* _Data provided_:
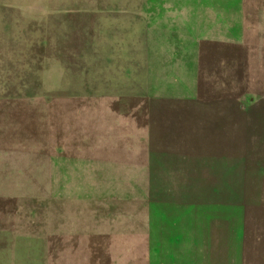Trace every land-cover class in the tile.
<instances>
[{
    "label": "rangeland",
    "instance_id": "1",
    "mask_svg": "<svg viewBox=\"0 0 264 264\" xmlns=\"http://www.w3.org/2000/svg\"><path fill=\"white\" fill-rule=\"evenodd\" d=\"M0 264H264V0H0Z\"/></svg>",
    "mask_w": 264,
    "mask_h": 264
}]
</instances>
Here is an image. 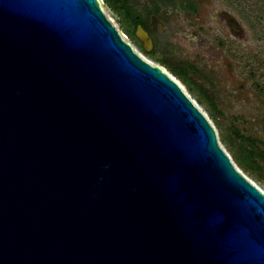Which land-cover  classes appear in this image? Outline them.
Wrapping results in <instances>:
<instances>
[{
  "label": "water",
  "instance_id": "water-1",
  "mask_svg": "<svg viewBox=\"0 0 264 264\" xmlns=\"http://www.w3.org/2000/svg\"><path fill=\"white\" fill-rule=\"evenodd\" d=\"M0 264H264V191L101 0H0Z\"/></svg>",
  "mask_w": 264,
  "mask_h": 264
},
{
  "label": "rangeland",
  "instance_id": "rangeland-1",
  "mask_svg": "<svg viewBox=\"0 0 264 264\" xmlns=\"http://www.w3.org/2000/svg\"><path fill=\"white\" fill-rule=\"evenodd\" d=\"M128 1L141 10L150 7L151 2ZM190 1L196 4L193 14L180 5L160 6L168 29V38L161 46L164 60L193 64L202 76L208 78L224 113L223 124L234 125L245 135L258 137L264 142V0ZM101 8L136 53L152 65L161 66L179 82L214 127L219 145L238 168L206 110L155 57L140 52L122 31L118 16L102 0Z\"/></svg>",
  "mask_w": 264,
  "mask_h": 264
},
{
  "label": "trees",
  "instance_id": "trees-1",
  "mask_svg": "<svg viewBox=\"0 0 264 264\" xmlns=\"http://www.w3.org/2000/svg\"><path fill=\"white\" fill-rule=\"evenodd\" d=\"M119 18L122 31L128 37L134 38V27L142 23L141 9L129 3L128 0H102ZM150 7L144 12L155 11L159 6L180 5L190 13L196 11V4L190 0H150ZM158 63L173 74L202 106L219 130L220 139L238 168L264 190V142L258 137L245 135L234 125L223 124L224 113L219 108L217 98L209 86L205 76L191 64L184 61L171 63L163 57L157 58Z\"/></svg>",
  "mask_w": 264,
  "mask_h": 264
},
{
  "label": "flooded vegetation",
  "instance_id": "flooded-vegetation-1",
  "mask_svg": "<svg viewBox=\"0 0 264 264\" xmlns=\"http://www.w3.org/2000/svg\"><path fill=\"white\" fill-rule=\"evenodd\" d=\"M160 10V6L155 11L153 9L150 12H144V10H141L142 23L137 24L134 27L135 37L132 38L126 35L142 54L157 58L163 57V50L161 49L163 47L162 44L168 38L167 24L165 18L161 15ZM138 28H142L147 34V40L150 42L149 51L145 50L144 43L137 37L136 33Z\"/></svg>",
  "mask_w": 264,
  "mask_h": 264
},
{
  "label": "bare ground",
  "instance_id": "bare-ground-1",
  "mask_svg": "<svg viewBox=\"0 0 264 264\" xmlns=\"http://www.w3.org/2000/svg\"><path fill=\"white\" fill-rule=\"evenodd\" d=\"M151 64V63H150Z\"/></svg>",
  "mask_w": 264,
  "mask_h": 264
}]
</instances>
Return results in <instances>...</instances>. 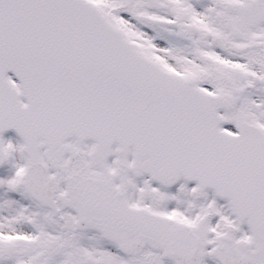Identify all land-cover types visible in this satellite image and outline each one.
Returning <instances> with one entry per match:
<instances>
[{"label":"snow or ice","instance_id":"1","mask_svg":"<svg viewBox=\"0 0 264 264\" xmlns=\"http://www.w3.org/2000/svg\"><path fill=\"white\" fill-rule=\"evenodd\" d=\"M0 264H264V0H0Z\"/></svg>","mask_w":264,"mask_h":264}]
</instances>
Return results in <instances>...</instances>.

* _Work to complete_:
Pick out each line of the data above that contains the string "ground".

* _Answer for this exercise_:
  "label": "bare ground",
  "instance_id": "bare-ground-1",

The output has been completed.